Furman RR, Sharman JP, Coutre SE, et al. Idelalisib and rituximab in relapsed chronic lymphocytic leukemia. N Engl J Med. 2014;370(11):997-1007.

Roberts AW, Ma S, Kipps S, et al. ABT-199 (GDC-0199) combined with rituximab (R) in patients with relapsed / refractory (R/R) chronic lymphocytic leukemia (CLL): interim results of a phase 1B study [EHA abstract S703]. Haematologica. 2014;99(suppl 1).

Roberts AW, Seymour JF, Brown JR, et al. Substantial susceptibility of chronic lymphocytic leukemia to BCL2 inhibition: results of a phase I study of navitoclax in patients with relapsed or refractory disease. J Clin Oncol. 2012;30(5):488-496.

Seymour JF, Davids MS, Pagel JM, et al. ABT-199 (GDC-0199) in relapsed/refractory chronic lymphocytic leukemia and small lymphocytic leukemia: high complete response rate and durable disease control [ASCO abstract 7015]. J Clin Oncol. 2014;32(5)(suppl).

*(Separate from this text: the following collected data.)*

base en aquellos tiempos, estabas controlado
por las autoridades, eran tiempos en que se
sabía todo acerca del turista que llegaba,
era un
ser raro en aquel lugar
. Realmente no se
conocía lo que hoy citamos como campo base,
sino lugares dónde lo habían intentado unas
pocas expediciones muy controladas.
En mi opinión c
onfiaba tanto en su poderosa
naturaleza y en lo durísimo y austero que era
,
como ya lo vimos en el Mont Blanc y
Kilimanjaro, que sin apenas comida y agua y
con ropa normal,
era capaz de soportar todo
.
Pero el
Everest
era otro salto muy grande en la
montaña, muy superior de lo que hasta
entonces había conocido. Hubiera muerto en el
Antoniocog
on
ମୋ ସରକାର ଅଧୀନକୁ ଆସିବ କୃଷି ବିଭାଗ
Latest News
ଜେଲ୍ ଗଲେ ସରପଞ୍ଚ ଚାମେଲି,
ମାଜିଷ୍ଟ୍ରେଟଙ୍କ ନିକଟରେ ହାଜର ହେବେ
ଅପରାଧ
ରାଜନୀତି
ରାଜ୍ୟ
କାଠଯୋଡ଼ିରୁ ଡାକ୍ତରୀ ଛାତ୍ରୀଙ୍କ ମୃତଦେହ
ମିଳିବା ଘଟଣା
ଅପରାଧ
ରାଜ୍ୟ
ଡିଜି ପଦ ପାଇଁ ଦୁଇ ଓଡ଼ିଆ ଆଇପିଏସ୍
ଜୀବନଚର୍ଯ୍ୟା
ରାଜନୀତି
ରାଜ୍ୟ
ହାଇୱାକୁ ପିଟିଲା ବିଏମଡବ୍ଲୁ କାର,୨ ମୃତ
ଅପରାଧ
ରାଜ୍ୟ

Seymour JF, Davids MS, Pagel JM, et al. ABT-199 (GDC-0199) in relapsed/refractory chronic lymphocytic leukemia and small lymphocytic lymphoma: high response rates among patients with high risk disease features including unmutated IGHV [EHA abstract S702]. Haematologica. 2014;99(suppl 1).

Souers AJ, Leverson JD, Boghaert ER, et al. ABT-199, a potent and selective BCL-2 inhibitor, achieves antitumor activity while sparing platelets. Nat Med. 2013;19(2):202-208.